_EXERCISE BRIEF_: Look through the entries below and count the lines with the word "CROSS" in them; give only the number.
[Opening PROVIDED DATA section]
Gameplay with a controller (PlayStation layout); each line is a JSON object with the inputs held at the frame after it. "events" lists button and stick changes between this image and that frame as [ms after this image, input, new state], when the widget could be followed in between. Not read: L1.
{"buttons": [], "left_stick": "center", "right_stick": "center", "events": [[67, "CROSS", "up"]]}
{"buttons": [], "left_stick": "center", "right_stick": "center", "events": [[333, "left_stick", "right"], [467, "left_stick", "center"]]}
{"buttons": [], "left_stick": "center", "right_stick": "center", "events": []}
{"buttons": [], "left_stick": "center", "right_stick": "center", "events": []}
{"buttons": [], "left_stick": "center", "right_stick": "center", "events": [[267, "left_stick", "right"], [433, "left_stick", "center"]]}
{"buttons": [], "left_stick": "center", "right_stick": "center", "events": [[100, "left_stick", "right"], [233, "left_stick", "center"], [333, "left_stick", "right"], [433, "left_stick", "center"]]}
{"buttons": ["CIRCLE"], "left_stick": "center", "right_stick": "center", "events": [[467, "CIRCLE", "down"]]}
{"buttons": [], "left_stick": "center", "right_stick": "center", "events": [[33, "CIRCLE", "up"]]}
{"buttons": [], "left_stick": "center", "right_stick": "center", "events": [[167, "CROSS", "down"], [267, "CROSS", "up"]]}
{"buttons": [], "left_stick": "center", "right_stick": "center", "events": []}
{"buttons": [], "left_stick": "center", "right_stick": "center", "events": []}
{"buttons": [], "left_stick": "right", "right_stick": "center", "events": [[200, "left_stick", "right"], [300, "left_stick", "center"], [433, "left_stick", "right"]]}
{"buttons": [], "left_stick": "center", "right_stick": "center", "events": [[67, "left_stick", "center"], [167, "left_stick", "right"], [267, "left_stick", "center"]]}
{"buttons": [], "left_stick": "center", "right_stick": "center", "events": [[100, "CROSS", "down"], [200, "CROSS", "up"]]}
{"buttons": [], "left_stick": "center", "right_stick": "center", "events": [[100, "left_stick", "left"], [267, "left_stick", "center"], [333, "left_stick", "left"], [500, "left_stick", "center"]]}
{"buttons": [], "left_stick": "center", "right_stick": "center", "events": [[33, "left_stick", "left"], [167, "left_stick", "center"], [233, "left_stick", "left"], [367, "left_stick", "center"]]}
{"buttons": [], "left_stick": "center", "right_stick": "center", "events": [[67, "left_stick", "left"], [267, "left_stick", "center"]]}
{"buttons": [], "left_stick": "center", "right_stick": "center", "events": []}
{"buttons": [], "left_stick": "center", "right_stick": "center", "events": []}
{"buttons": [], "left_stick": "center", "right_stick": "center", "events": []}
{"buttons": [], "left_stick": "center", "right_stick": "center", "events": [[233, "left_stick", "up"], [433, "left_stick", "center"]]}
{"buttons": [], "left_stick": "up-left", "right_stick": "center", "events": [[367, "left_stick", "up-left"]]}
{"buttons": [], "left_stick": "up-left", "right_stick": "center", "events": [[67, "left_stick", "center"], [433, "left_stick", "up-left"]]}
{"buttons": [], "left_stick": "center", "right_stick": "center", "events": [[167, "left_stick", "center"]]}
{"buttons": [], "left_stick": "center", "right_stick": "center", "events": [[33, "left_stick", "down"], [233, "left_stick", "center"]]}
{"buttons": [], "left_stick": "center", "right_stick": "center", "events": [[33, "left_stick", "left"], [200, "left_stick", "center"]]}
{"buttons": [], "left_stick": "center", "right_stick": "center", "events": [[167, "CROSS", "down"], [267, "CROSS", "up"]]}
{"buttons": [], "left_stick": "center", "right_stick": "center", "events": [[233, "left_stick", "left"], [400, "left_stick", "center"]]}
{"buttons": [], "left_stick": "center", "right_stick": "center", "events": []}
[Closing PROVIDED DATA section]
_SOLVED EXERCISE_: 4